__Page__
=-=-=-=-=
In fact if you are writing a general purpose library class that needs to lock "itself", it is often a good idea to declare a private lock field; e.g.
private final Object myLock = new Object();
... and lock that object rather than this. This eliminates the kind of problems that can occur is some external code decides to lock the library object for some reason, leading to unwanted contention, and possibly deadlocks between the library classes methods and the external code.
I suspect that the point that the textbook was trying to make is that all methods that are using primitive locks to give mutual exclusion and synchronization on a data structure must use the right object as the lock. This isn't necessarily the data structure object itself, but it does need to signify that object ... in some sense. (If you don't lock the object that signifies the data structure, you risk having one thread not excluding others while it uses / updates the data structure.)
Here is a sketch of the problem that private locks aim to avoid.
/** This class implements thread-safe getting / setting by synchronizing on 'this' */
public class IntHolder {
private int value;
public int getValue() {
synchronized(this) { return value; }
}
public void setValue(int value)
synchronized(this) { this.value = value; }
}
/* Somewhere else, some other code (the "external code") used a holder instance
as the lock for some larger-scale synchronization. */
IntHolder h = ...
synchronized (h) {
/* Do something that takes a long time ... */
}
The problem is that while the external code holds that lock on h, other threads won't be able to read or change the holder's value. If that was intended ... that is fine. However, if the thread-safety of the IntHolder type is intended to be "just an implementation detail" you now a potentially unexpected failure case.
IMO you're better off using 'volatile' and 'synchronized' on fields and methods if you're unsure whether synchronized(this) is a good idea in that particular place.
to put it simply, volatile places an intrinsic mutex on a variable; synchronized places an intrinsic mutex on a function call; synchronized block places an intrinsic mutex around that piece of code locked by the parameter.
=-=-=-=-=
[Collected data]
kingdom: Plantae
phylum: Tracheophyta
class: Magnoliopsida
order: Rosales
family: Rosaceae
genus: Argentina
=-=-=-=-=
__Task statement__
Please write out the part of the Java locking text starting with "private final Object" and going on through "the data structure.)", substituting "livelocks" for "deadlocks".

__Solution to the problem__
private final Object myLock = new Object();
... and lock that object rather than this. This eliminates the kind of problems that can occur is some external code decides to lock the library object for some reason, leading to unwanted contention, and possibly livelocks between the library classes methods and the external code.
I suspect that the point that the textbook was trying to make is that all methods that are using primitive locks to give mutual exclusion and synchronization on a data structure must use the right object as the lock. This isn't necessarily the data structure object itself, but it does need to signify that object ... in some sense. (If you don't lock the object that signifies the data structure, you risk having one thread not excluding others while it uses / updates the data structure.)